A think tank report has warned that "no viable structures currently exist" to distribute money from such a bank.
The Public Policy Institute for Wales (PPIW) said more work was needed to assess how to fund a development bank, and whether it was viable.
Plaid AM Simon Thomas said commercial bank branches were "expensive to maintain" but an "important resource".
The Welsh Government is launching a Development Bank for Wales, with its headquarters in Wrexham, aimed at making it easier for small firms to borrow money.
Plaid Cymru has said the bank could act as a hub for its proposed network of locally-owned "people's banks", filling the gap left by the closure of commercial branches, particularly in rural areas.
Figures obtained by BBC Wales in 2016 showed that nearly 130 branches had closed over five years across Wales, while more than 30 others have closed or are closing in 2017.

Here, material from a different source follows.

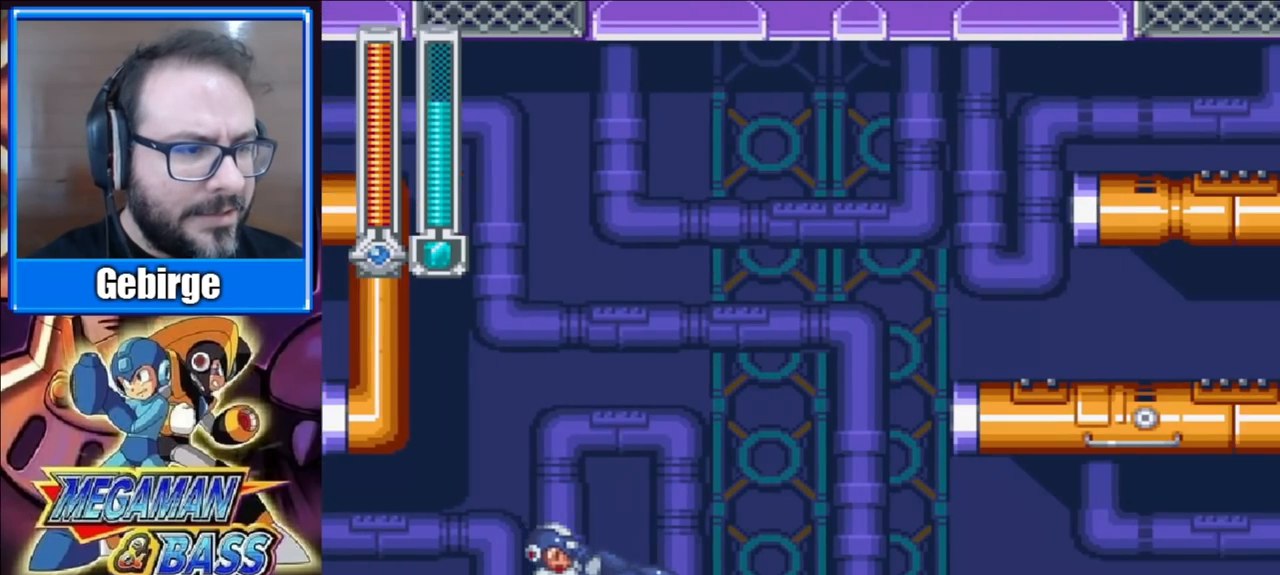
{"buttons": ["A", "DPAD_DOWN", "DPAD_RIGHT"], "right_stick": "center", "events": [[17, "DPAD_DOWN", "up"], [233, "DPAD_DOWN", "down"], [450, "A", "down"]]}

The PPIW recognised that bank branch closures were having a "negative impact" on people and businesses in Wales.
But it added: "Even the most extensive public banking model, opening community banks, would not be able to replace the branches that have been closed in Wales in recent years."
Mr Thomas said it showed the need for action from the Welsh and UK government to save the remaining bank branches.
"It is unacceptable that the bank network is being stripped from rural Wales," he said.
"While bank branches are expensive to maintain and are used by fewer people in the past they are still an important resource."
The Plaid AM pointed to research by the Federation of Small Businesses that firms in rural areas were more badly hit by branch closures than those in urban areas, being more likely to need access to cash.
"The Labour Government in Cardiff Bay should be looking at how other financial institutions like Finance Wales and credit unions have a role to play," he added.
The Welsh Government has been asked to comment.